“It’s such a lonely life!”

I heard this from an earnest parishioner less than two years after my ordination to the priesthood.  I know this because I was still Associate Pastor at Holy Spirit, my first assignment between June 1999 and September 2001.  I had just shared my experience about my first year of ministry in a meeting when this parishioner, a well-intentioned mother with several sons, said those words to me.

I am known for being quick-witted, and I recall my immediate answer to her statement.  With a smile, I said, “Follow me around for twenty-four hours so you can show me the lonely part!”  It was a good retort and was met with a genuine chuckle, but ever since that evening, I have returned again and again to that brief conversation.
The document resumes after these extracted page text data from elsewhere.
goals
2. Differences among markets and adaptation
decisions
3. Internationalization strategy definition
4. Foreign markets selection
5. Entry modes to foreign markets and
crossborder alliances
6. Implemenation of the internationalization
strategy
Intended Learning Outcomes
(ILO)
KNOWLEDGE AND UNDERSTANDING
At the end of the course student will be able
Sooner than I ever anticipated, I moved suddenly from a serene position at Holy Spirit to becoming temporary administrator of Church of the Ascension where the parishioners had learned of their pastor’s sudden resignation on September 11, 2001.  Yes, that day of all days!  I had no idea of what I had “gotten myself into,” and rather quickly I formed an idea that “I was in way over my head.”  Within months, I applied to be the pastor, was appointed during Thanksgiving week, and experienced another two years of adjusting, learning, making mistakes—some of them whoppers – before I began to feel I had a handle on my new role.

After those rocky first years at Ascension, I went through a concerted and controversial debate about closing Ascension school and merging into a regional school with two other parishes.  I listened to my heart, and more important, to my parishioners and said, “No”— which invited the anticipated backlash and resentment from the archdiocese as well as from the other pastors.  Six years ago, I went through the same whirlwind feelings regarding St. James School, with the same backlash and resentment, this time from the archdiocese.  Once again, I followed my heart and my conscience and my parishioners but felt the loneliness of estrangement. 
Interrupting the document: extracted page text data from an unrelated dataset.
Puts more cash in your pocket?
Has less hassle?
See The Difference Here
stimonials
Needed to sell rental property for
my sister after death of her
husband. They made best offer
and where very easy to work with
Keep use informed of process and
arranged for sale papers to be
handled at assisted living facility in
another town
The woman at Holy Spirit was being a prophet when she warned me, “It’s such a lonely life.”  However, she wasn’t speaking only about priesthood, but rather any of us when we are faced with controversy, confusion, disagreement, and estrangement.  I have seen it in families, in marriages, in workplaces, as well as in people on an uncertain spiritual journey.  Twenty-six years since my ordination in 1999, I have experienced the roller coaster that all of us experience one way or the other as our life unfolds.  There have been lonely moments, yes, but in the end, there have been many more rewarding moments.

I have just completed my 26th year of ordained ministry, the last eleven years in these two parishes.  I will celebrate my 70th birthday this December and will start drawing Social Security.  I will be actively involved in the Archdiocesan Pastoral Planning process for the next eighteen months. I am so grateful and appreciative of how all of you have been with me in spirit and in person on this roller coaster ride.  Even with occasional lonely moments, I can say with certainty that I wouldn’t have it any other way.